At three p.m. we motored out of the calm fjord, onto the main arm of Isfjord and headed for the open sea on Svalbard's west coast. The sky had been hazing over all afternoon, a sure indication of rain, and the barometer was doing its customary plunge. We motor-sailed on a lumpy sea for thirty-four miles reaching Lagneset Point near the mouth of Bellsund Fjord at nine p.m. Along the way we tidied the cabin and fed the kids, promising them that we would be anchored by eleven-thirty. We had twelve miles to go to reach Fridtjovhamna Bay.
To the north, behind us, the sky was still hazy blue. But to the south the sky had become black as coal dust. Ominous. As we rounded the point, the scant wind increased ever so slightly, dead on the nose, but that was to be expected: the fjords in Svalbard were magic wind tunnels that only seemed able to produce wind from the wrong direction.
Without warning, the black sky, which had been giving me an ulcer for several hours, pounced on us, unfairly bringing with it twenty-five knot winds. I tied a reef in our eight ounce working jib, double reefed our main, then went below to study the chart while Jaja steered us to windward. The immediate shoreline was strewn with hidden rocks, up to a mile offshore, so I determined that we could take the inshore tack as far in as the sixty foot curve before we had to tack out again. I looked around the cabin. The kids were having a ball, jumping across the inverted settees, listening to our "Doobie Brothers' Greatest Hits" CD full volume on the stereo. Rock and Roll.
The wind soon increased to thirty knots. The low swell that was coming up from the south was colliding with the increasing chop, creating a wildly confused sea state. Luckily, Akseloya Island sat in the middle of the fjord keeping the fetch down to under ten miles. We tacked in toward shore, tacked out, tacked in, but our progress to windward remained scant. Driver pitched uncontrollably (the fate of a small steel boat) but the real culprit to our progress was the two knot, wind driven current surging out of the fjord. At eleven p.m., when we should have been nearing the anchorage, we still had eight miles to go.

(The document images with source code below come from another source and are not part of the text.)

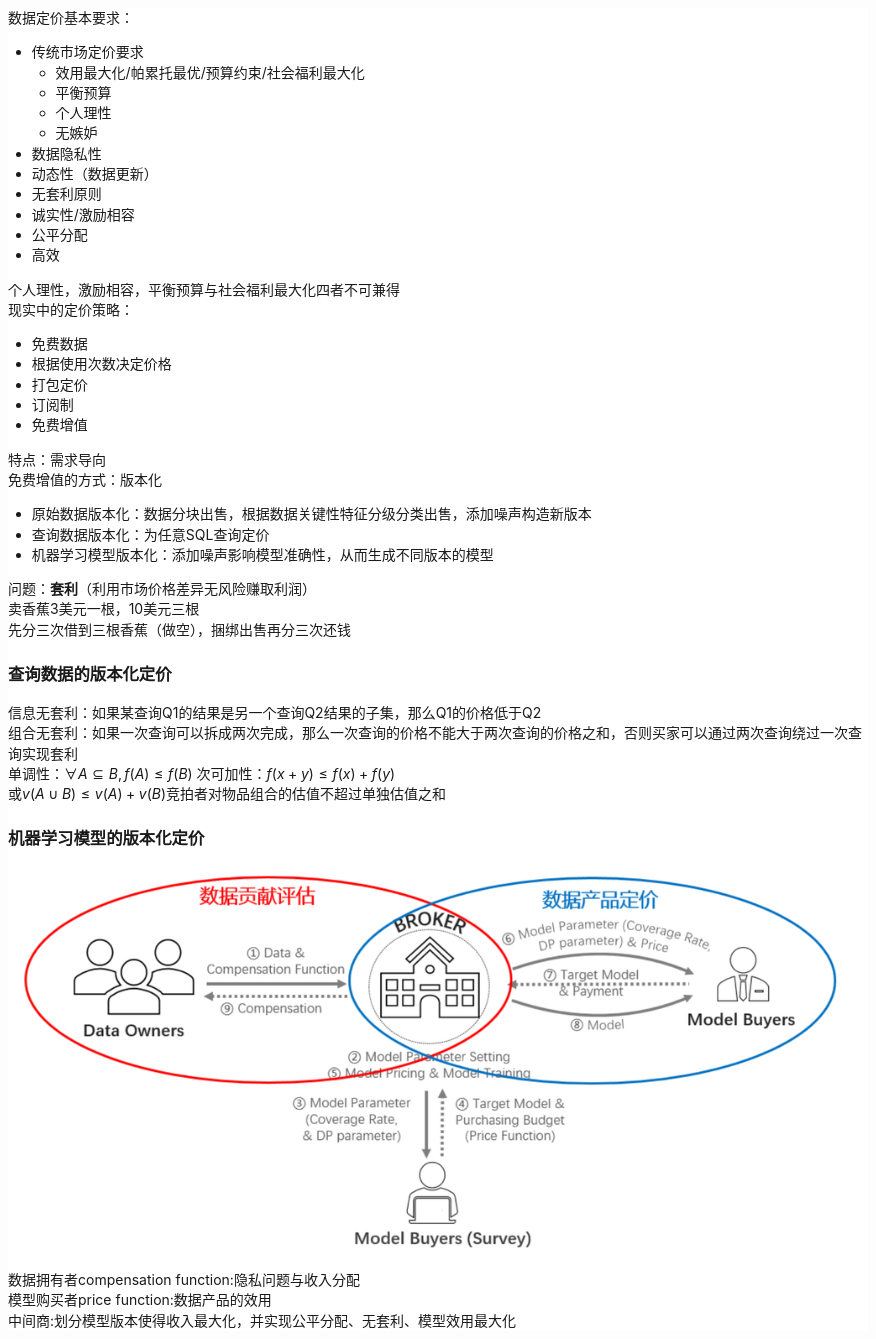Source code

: 数据定价基本要求：  

- 传统市场定价要求  
  - 效用最大化/帕累托最优/预算约束/社会福利最大化  
  - 平衡预算  
  - 个人理性  
  - 无嫉妒  
- 数据隐私性  
- 动态性（数据更新）  
- 无套利原则  
- 诚实性/激励相容  
- 公平分配  
- 高效  
  
个人理性，激励相容，平衡预算与社会福利最大化四者不可兼得  
现实中的定价策略：  

- 免费数据  
- 根据使用次数决定价格  
- 打包定价  
- 订阅制  
- 免费增值  
   
特点：需求导向  
免费增值的方式：版本化  

- 原始数据版本化：数据分块出售，根据数据关键性特征分级分类出售，添加噪声构造新版本  
- 查询数据版本化：为任意SQL查询定价  
- 机器学习模型版本化：添加噪声影响模型准确性，从而生成不同版本的模型  

问题：**套利**（利用市场价格差异无风险赚取利润）  
卖香蕉3美元一根，10美元三根  
先分三次借到三根香蕉（做空），捆绑出售再分三次还钱  
### 查询数据的版本化定价
信息无套利：如果某查询Q1的结果是另一个查询Q2结果的子集，那么Q1的价格低于Q2  
组合无套利：如果一次查询可以拆成两次完成，那么一次查询的价格不能大于两次查询的价格之和，否则买家可以通过两次查询绕过一次查询实现套利  
单调性：$\forall A\subseteq B,f(A)\le f(B)$
次可加性：$f(x+y)\le f(x)+f(y)$  
或$v(A\cup B)\le v(A)+v(B)$竞拍者对物品组合的估值不超过单独估值之和
### 机器学习模型的版本化定价
![alt text](image-3.png)  
数据拥有者compensation function:隐私问题与收入分配  
模型购买者price function:数据产品的效用  
中间商:划分模型版本使得收入最大化，并实现公平分配、无套利、模型效用最大化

The first wave of rain washed the salt spray from our faces. Off Cape Martin we ran headlong into a brutal tide rip causing Driver to stand still as her bow plunged under the seas. Heavy water streamed back to the cockpit, our speed sank to two knots, and the GPS indicated our Velocity Made Good in negative proportions. We had reached a stalemate, getting thrashed like a stone on a beach.

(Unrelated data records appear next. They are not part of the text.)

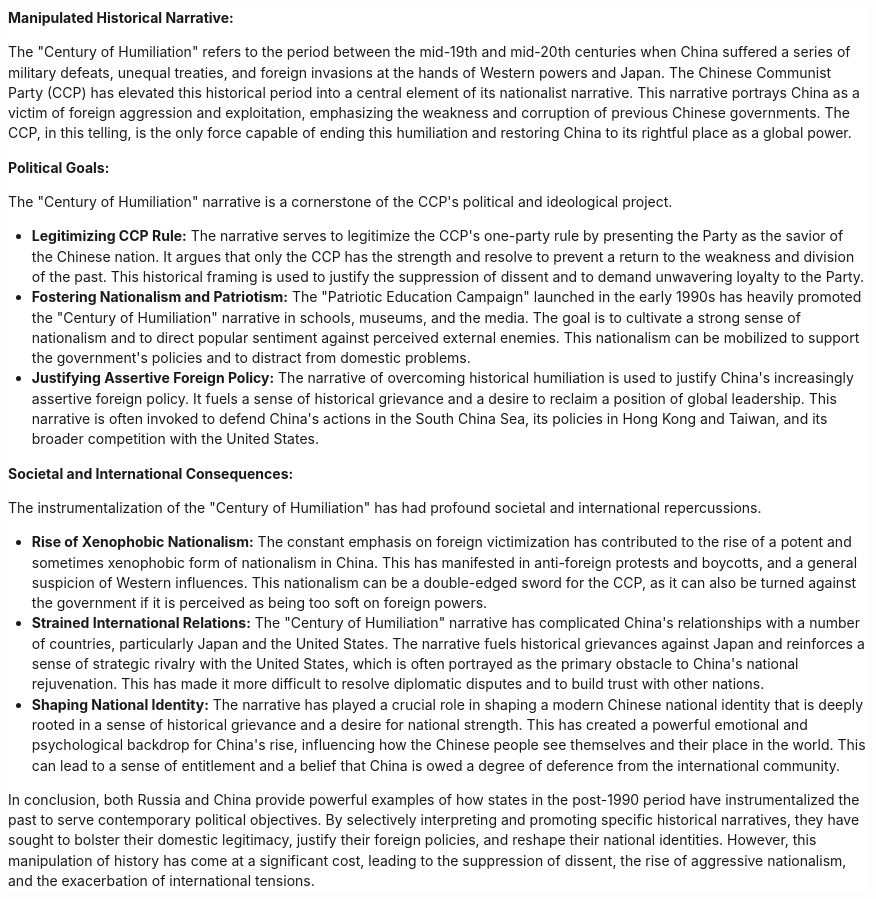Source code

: **Manipulated Historical Narrative:**

The "Century of Humiliation" refers to the period between the mid-19th and mid-20th centuries when China suffered a series of military defeats, unequal treaties, and foreign invasions at the hands of Western powers and Japan. The Chinese Communist Party (CCP) has elevated this historical period into a central element of its nationalist narrative. This narrative portrays China as a victim of foreign aggression and exploitation, emphasizing the weakness and corruption of previous Chinese governments. The CCP, in this telling, is the only force capable of ending this humiliation and restoring China to its rightful place as a global power.

**Political Goals:**

The "Century of Humiliation" narrative is a cornerstone of the CCP's political and ideological project.

*   **Legitimizing CCP Rule:** The narrative serves to legitimize the CCP's one-party rule by presenting the Party as the savior of the Chinese nation. It argues that only the CCP has the strength and resolve to prevent a return to the weakness and division of the past. This historical framing is used to justify the suppression of dissent and to demand unwavering loyalty to the Party.
*   **Fostering Nationalism and Patriotism:** The "Patriotic Education Campaign" launched in the early 1990s has heavily promoted the "Century of Humiliation" narrative in schools, museums, and the media. The goal is to cultivate a strong sense of nationalism and to direct popular sentiment against perceived external enemies. This nationalism can be mobilized to support the government's policies and to distract from domestic problems.
*   **Justifying Assertive Foreign Policy:** The narrative of overcoming historical humiliation is used to justify China's increasingly assertive foreign policy. It fuels a sense of historical grievance and a desire to reclaim a position of global leadership. This narrative is often invoked to defend China's actions in the South China Sea, its policies in Hong Kong and Taiwan, and its broader competition with the United States.

**Societal and International Consequences:**

The instrumentalization of the "Century of Humiliation" has had profound societal and international repercussions.

*   **Rise of Xenophobic Nationalism:** The constant emphasis on foreign victimization has contributed to the rise of a potent and sometimes xenophobic form of nationalism in China. This has manifested in anti-foreign protests and boycotts, and a general suspicion of Western influences. This nationalism can be a double-edged sword for the CCP, as it can also be turned against the government if it is perceived as being too soft on foreign powers.
*   **Strained International Relations:** The "Century of Humiliation" narrative has complicated China's relationships with a number of countries, particularly Japan and the United States. The narrative fuels historical grievances against Japan and reinforces a sense of strategic rivalry with the United States, which is often portrayed as the primary obstacle to China's national rejuvenation. This has made it more difficult to resolve diplomatic disputes and to build trust with other nations.
*   **Shaping National Identity:** The narrative has played a crucial role in shaping a modern Chinese national identity that is deeply rooted in a sense of historical grievance and a desire for national strength. This has created a powerful emotional and psychological backdrop for China's rise, influencing how the Chinese people see themselves and their place in the world. This can lead to a sense of entitlement and a belief that China is owed a degree of deference from the international community.

In conclusion, both Russia and China provide powerful examples of how states in the post-1990 period have instrumentalized the past to serve contemporary political objectives. By selectively interpreting and promoting specific historical narratives, they have sought to bolster their domestic legitimacy, justify their foreign policies, and reshape their national identities. However, this manipulation of history has come at a significant cost, leading to the suppression of dissent, the rise of aggressive nationalism, and the exacerbation of international tensions.
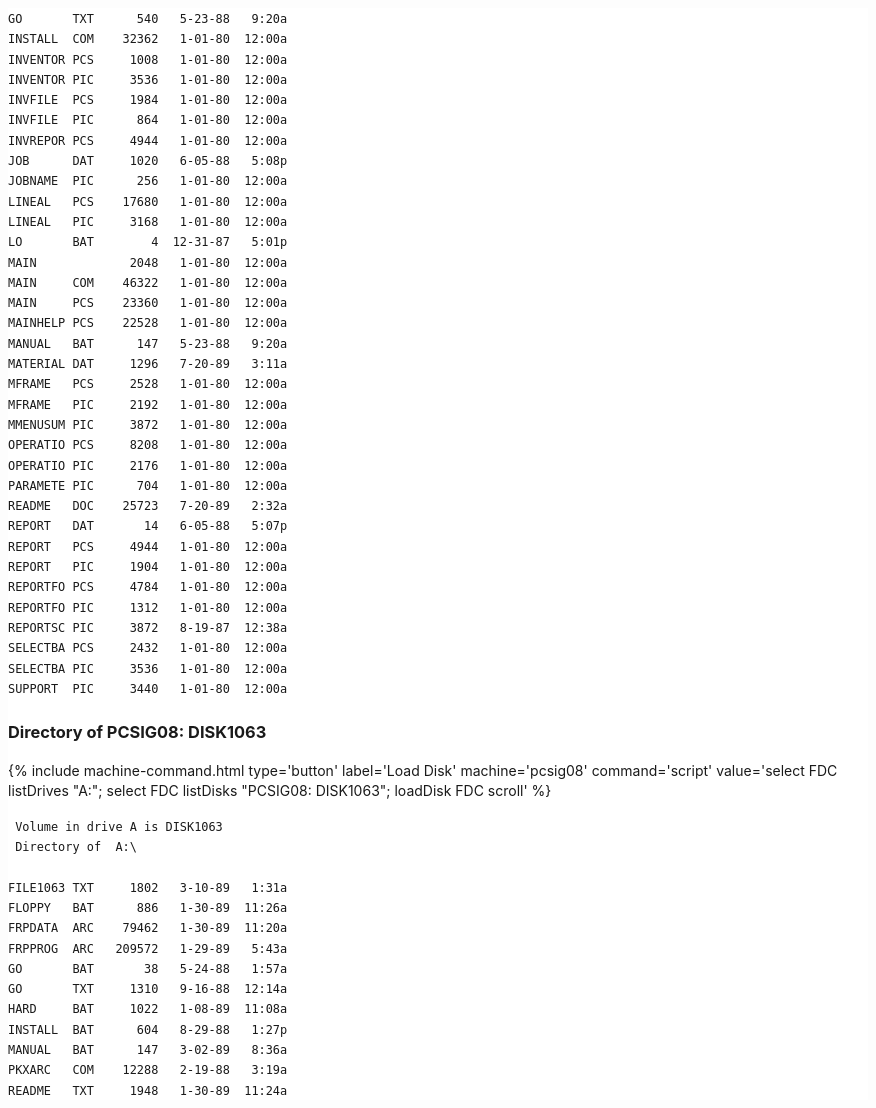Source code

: 	GO       TXT      540   5-23-88   9:20a
	INSTALL  COM    32362   1-01-80  12:00a
	INVENTOR PCS     1008   1-01-80  12:00a
	INVENTOR PIC     3536   1-01-80  12:00a
	INVFILE  PCS     1984   1-01-80  12:00a
	INVFILE  PIC      864   1-01-80  12:00a
	INVREPOR PCS     4944   1-01-80  12:00a
	JOB      DAT     1020   6-05-88   5:08p
	JOBNAME  PIC      256   1-01-80  12:00a
	LINEAL   PCS    17680   1-01-80  12:00a
	LINEAL   PIC     3168   1-01-80  12:00a
	LO       BAT        4  12-31-87   5:01p
	MAIN             2048   1-01-80  12:00a
	MAIN     COM    46322   1-01-80  12:00a
	MAIN     PCS    23360   1-01-80  12:00a
	MAINHELP PCS    22528   1-01-80  12:00a
	MANUAL   BAT      147   5-23-88   9:20a
	MATERIAL DAT     1296   7-20-89   3:11a
	MFRAME   PCS     2528   1-01-80  12:00a
	MFRAME   PIC     2192   1-01-80  12:00a
	MMENUSUM PIC     3872   1-01-80  12:00a
	OPERATIO PCS     8208   1-01-80  12:00a
	OPERATIO PIC     2176   1-01-80  12:00a
	PARAMETE PIC      704   1-01-80  12:00a
	README   DOC    25723   7-20-89   2:32a
	REPORT   DAT       14   6-05-88   5:07p
	REPORT   PCS     4944   1-01-80  12:00a
	REPORT   PIC     1904   1-01-80  12:00a
	REPORTFO PCS     4784   1-01-80  12:00a
	REPORTFO PIC     1312   1-01-80  12:00a
	REPORTSC PIC     3872   8-19-87  12:38a
	SELECTBA PCS     2432   1-01-80  12:00a
	SELECTBA PIC     3536   1-01-80  12:00a
	SUPPORT  PIC     3440   1-01-80  12:00a

### Directory of PCSIG08: DISK1063

{% include machine-command.html type='button' label='Load Disk' machine='pcsig08' command='script' value='select FDC listDrives "A:"; select FDC listDisks "PCSIG08: DISK1063"; loadDisk FDC scroll' %}

	 Volume in drive A is DISK1063
	 Directory of  A:\
	
	FILE1063 TXT     1802   3-10-89   1:31a
	FLOPPY   BAT      886   1-30-89  11:26a
	FRPDATA  ARC    79462   1-30-89  11:20a
	FRPPROG  ARC   209572   1-29-89   5:43a
	GO       BAT       38   5-24-88   1:57a
	GO       TXT     1310   9-16-88  12:14a
	HARD     BAT     1022   1-08-89  11:08a
	INSTALL  BAT      604   8-29-88   1:27p
	MANUAL   BAT      147   3-02-89   8:36a
	PKXARC   COM    12288   2-19-88   3:19a
	README   TXT     1948   1-30-89  11:24a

I went back into the cabin to reexamine the chart for options. The kids, I noticed, had played themselves out and they were laying behind the settee leecloths with marble-like faces: A bad sign to be sure. I studied the chart, willing it to provide easy answers. I had concluded before going below there was no way we were going to make it to the anchorage at Fridtjovhamna. We had already spent two hours going four miles and as we neared the anchorage we would have to pass between Akseloya and the mainland, a narrow, quarter mile wide cut where the current whizzed at four knots even on calm days. I checked the tide tables, and determined that by the time we got there (assuming we could) the current would be against us. Add to it the wind driven influences and the flow could be up to six or seven knots. Forget it.